Ferro’s dark fingers were clamped round his wrist, her ripped sleeve gathered up round her elbow, sinews standing out stark from her brown forearm with the effort. Beyond that he could see her shoulder, beyond that her rigid face. The rest of her was invisible—dangling over the edge of the slab and into the yawning air.

“Ssss,” she hissed, yellow eyes wide, fingers scrabbling desperately for a hand hold on the smooth slope. A chunk of stone cracked suddenly from the ragged edge and Logen heard it fall, pinging and bouncing from the ruptured earth.

“Shit,” he whispered, hardly daring even to breathe. What the hell were the chances of this? Say one thing for Logen Ninefingers, say that he has poor luck.

He crawled his free hand up the pitted stone until he found a shallow ridge to cling to. He lifted himself inch by inch towards the edge of the block above. He flexed his arm and started to drag at Ferro’s wrist.

There was a horrifying scraping and the stone underneath him jolted and tipped slowly upwards. He whimpered and pressed himself back against it, willing it to stop. There was a sickening jolt and some dust filtered down into his face. Stone squealed as the block swung ever so slowly back the other way. He lay there, gasping. No way up, no way down.

“Ssss!” Ferro’s eyes flicked to their hands, gripped tight round each other’s wrists. She jerked her head up towards the edge of the block, then down towards the gaping crack behind.

“Have to be realistic,” she whispered. Her fingers uncurled, letting him go.

Logen remembered hanging from a building, far above a circle of yellow grass. He remembered sliding back, whispering for help. He remembered Ferro’s hand closing round his, pulling him up. He slowly shook his head, and gripped her wrist tighter than ever.

She rolled her yellow eyes at him. “Stupid fucking pink!”

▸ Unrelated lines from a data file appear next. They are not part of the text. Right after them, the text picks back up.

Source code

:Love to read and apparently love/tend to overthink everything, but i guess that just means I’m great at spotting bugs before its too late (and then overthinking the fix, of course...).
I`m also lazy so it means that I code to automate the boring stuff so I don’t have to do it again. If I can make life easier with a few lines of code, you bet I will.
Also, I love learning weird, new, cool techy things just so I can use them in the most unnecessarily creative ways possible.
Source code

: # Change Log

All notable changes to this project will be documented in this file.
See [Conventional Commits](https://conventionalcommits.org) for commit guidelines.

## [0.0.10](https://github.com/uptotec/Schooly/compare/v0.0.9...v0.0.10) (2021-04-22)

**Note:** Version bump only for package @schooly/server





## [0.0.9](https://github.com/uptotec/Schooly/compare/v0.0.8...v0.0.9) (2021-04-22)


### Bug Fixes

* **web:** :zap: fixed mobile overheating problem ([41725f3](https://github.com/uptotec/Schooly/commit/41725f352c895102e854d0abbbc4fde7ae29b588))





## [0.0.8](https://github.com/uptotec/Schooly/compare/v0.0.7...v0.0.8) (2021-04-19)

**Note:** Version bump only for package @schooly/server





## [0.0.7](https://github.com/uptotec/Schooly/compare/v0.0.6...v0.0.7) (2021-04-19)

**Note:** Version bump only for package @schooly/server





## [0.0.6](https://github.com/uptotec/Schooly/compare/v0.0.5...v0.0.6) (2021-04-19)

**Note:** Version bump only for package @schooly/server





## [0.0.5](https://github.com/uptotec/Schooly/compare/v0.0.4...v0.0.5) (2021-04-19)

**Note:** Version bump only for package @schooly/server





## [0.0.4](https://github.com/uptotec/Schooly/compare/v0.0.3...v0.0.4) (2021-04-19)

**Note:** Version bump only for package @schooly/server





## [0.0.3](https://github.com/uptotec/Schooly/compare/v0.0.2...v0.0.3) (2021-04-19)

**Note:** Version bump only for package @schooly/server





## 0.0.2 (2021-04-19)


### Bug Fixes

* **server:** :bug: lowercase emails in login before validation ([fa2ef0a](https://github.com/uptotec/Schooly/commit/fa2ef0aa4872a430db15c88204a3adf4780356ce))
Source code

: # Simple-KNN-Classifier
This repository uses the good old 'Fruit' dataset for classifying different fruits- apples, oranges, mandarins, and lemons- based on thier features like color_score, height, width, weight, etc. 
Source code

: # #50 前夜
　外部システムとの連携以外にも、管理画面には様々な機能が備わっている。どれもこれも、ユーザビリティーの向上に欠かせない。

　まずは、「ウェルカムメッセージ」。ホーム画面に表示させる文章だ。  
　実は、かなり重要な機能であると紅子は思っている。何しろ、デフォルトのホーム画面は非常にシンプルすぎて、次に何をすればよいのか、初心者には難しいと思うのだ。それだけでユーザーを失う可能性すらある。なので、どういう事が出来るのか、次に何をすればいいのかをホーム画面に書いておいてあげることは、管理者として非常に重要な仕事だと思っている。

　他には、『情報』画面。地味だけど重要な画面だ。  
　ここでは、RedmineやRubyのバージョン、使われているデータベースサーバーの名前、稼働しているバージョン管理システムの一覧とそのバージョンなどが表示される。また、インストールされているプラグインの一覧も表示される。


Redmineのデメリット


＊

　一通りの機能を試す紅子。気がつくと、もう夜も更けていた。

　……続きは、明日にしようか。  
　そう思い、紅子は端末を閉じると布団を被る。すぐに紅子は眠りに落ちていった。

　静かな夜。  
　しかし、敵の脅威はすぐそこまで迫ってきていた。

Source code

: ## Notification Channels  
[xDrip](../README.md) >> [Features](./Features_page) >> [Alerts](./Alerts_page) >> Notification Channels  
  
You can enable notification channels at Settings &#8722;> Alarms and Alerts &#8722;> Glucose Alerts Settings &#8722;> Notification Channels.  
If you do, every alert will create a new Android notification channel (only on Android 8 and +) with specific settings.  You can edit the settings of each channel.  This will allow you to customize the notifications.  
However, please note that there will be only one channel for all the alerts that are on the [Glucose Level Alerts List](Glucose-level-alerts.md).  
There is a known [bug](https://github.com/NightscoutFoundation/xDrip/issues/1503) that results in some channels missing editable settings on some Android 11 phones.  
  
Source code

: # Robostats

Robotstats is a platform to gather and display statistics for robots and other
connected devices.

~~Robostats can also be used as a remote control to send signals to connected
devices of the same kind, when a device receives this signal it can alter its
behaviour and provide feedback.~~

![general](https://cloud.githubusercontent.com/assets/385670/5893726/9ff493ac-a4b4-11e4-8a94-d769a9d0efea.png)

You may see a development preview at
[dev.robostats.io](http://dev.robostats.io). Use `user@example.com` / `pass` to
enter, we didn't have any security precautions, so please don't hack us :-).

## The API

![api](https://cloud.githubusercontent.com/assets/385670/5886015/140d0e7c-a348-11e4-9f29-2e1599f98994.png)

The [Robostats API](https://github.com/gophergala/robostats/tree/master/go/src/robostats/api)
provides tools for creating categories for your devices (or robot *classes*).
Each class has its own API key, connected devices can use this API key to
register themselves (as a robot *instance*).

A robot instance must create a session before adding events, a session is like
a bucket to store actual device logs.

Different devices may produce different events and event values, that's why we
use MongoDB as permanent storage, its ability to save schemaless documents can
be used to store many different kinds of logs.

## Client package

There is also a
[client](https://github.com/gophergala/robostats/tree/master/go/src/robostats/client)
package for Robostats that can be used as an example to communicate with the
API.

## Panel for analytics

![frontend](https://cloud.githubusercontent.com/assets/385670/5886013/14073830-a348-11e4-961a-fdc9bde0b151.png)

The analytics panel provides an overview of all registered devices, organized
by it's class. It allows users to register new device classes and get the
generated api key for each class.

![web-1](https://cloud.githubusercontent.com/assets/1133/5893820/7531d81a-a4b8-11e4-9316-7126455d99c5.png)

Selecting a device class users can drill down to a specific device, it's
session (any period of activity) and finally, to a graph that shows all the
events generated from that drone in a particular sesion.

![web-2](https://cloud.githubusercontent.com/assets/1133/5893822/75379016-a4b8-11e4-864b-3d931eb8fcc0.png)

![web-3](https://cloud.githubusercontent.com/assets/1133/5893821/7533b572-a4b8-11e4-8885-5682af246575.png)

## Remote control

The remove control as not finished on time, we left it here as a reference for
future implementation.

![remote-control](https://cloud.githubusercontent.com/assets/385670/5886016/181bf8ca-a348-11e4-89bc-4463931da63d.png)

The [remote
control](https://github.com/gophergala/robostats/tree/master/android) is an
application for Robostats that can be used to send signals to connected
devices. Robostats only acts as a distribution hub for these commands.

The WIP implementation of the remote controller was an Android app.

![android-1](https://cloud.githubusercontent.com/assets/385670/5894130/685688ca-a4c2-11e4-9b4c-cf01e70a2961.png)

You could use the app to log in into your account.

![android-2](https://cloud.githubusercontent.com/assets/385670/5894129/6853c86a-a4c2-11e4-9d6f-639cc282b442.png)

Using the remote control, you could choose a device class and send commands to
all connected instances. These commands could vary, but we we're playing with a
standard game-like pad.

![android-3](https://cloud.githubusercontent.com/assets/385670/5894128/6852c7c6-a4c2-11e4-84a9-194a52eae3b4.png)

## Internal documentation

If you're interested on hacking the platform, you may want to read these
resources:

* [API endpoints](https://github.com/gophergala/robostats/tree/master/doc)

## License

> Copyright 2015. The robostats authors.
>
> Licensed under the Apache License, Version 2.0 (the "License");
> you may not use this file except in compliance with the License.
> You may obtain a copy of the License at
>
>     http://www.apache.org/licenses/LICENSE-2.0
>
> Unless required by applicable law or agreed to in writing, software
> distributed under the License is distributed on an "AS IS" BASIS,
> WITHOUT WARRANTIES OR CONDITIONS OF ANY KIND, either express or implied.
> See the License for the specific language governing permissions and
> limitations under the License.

Jezal coughed, turned over, and spat out dust. He blinked around him. Something was different. It seemed much brighter than it had been, and the edge of the crack was much nearer. Not far away at all, in fact.

“Uh,” he breathed, words failing him. Half the building had collapsed. The rear wall was still standing, and one of the pillars at the far end, broken off halfway up. All the rest was gone, vanished into the yawning chasm. He staggered up, wincing as his weight went onto his bad leg. He saw Bayaz lying propped against the wall nearby.

The Magus’ withered face was streaked with sweat, bright eyes glittering in black circles, bones of his face poking through stretched skin. He looked like nothing so much as a week-old corpse. It was a surprise to see him move at all, but Jezal watched him raise one palsied hand to point towards the crack. “Get them,” he croaked.

The others.

“Over here!” Ninefingers’ voice came strangled-sounding from beyond the edge of the crevasse. So he was alive, at least. One great slab was sticking up at an angle and Jezal shuffled gingerly towards it, worried that the floor might suddenly give way beneath him. He peered over into the chasm.

The Northman was lying spread out on his front, left hand up near the top edge of the tilting block, right fist near the bottom clutched tight round Ferro’s wrist. Her body was out of sight, her scarred face just visible. They both looked equally horrified. Several tons of stone, rocking, ever so gently, balanced on the finest of margins. It was plain that it might easily slide into the abyss at any moment.

“Do something…” whispered Ferro, not even daring to raise her voice. Jezal noticed that she did not suggest any specifics, however.